(AVN) – Venezia, 29 gennaio 2020

“Il ministro Bellanova dovrebbe chiedersi che fine abbia fatto il presidente Emiliano che da mesi non si vede in commissione politiche agricole nazionale pur essendone il presidente. Anche nell’occasione dell’approvazione del piano di rigenerazione olivicola della sua regione non si è visto. Non è così che si guida la commissione rappresentativa delle regioni in campo agricolo in una fase così centrale per l’agricoltura nazionale. O forse per il ministro va bene così?”. Questo è l’intervento congiunto formulato dagli assessori con delega all’Agricoltura delle Regioni Lombardia (Fabio Rolfi), Veneto (Giuseppe Pan), Liguria (Stefano Mai), Friuli Venezia Giulia (Stefano Zannier) e Piemonte (Marco Protopapa) in merito ai lavori della commissione politiche agricole della conferenza Stato Regioni, ossia il parlamentino degli assessori all’Agricoltura di tutte le regioni italiane.

 

“Emiliano, presidente e assessore all’Agricoltura della Puglia è riuscito a non presentarsi anche in occasione della riunione di ieri durante la quale abbiamo ratificato gli stanziamenti per i danni della xylella.
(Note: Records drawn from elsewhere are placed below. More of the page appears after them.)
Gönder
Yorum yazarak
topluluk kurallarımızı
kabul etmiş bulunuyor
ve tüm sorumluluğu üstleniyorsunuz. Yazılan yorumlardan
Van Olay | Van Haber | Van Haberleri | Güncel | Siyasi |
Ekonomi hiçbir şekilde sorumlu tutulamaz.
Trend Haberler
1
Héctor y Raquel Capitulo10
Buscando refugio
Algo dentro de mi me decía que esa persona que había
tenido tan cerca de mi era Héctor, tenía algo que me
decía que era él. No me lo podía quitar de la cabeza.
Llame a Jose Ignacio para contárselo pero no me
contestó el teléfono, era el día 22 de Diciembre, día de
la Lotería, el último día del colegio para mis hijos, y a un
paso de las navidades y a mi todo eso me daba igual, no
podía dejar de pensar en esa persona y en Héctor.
Una assenza simbolica ma non solo, visto che siamo stati noi a garantire il numero legale in assemblea per la votazione” aggiungono gli assessori. “Il ministro Bellanova può, quindi, esultare grazie alla responsabilità degli assessori delle regioni del Nord, nonostante per la cimice asiatica che infesta i nostri territori non ci sia la stessa attenzione in termini di risorse”.

 

“Questa latitanza è un problema grave per gli agricoltori e il ruolo delle regioni. Ci sono emergenze su cui l’esecutivo deve intervenire immediatamente e su cui è necessario un coinvolgimento diretto delle Regioni: cimice asiatica, fauna selvatica, danni da maltempo. Gli agricoltori italiani chiedono risposte e un lavoro istituzionale congiunto, soprattutto in fase di programmazione della prossima Pac. I territori devono essere protagonisti e non comparse e le Regioni sono il primo riferimento per il mondo agricolo” concludono.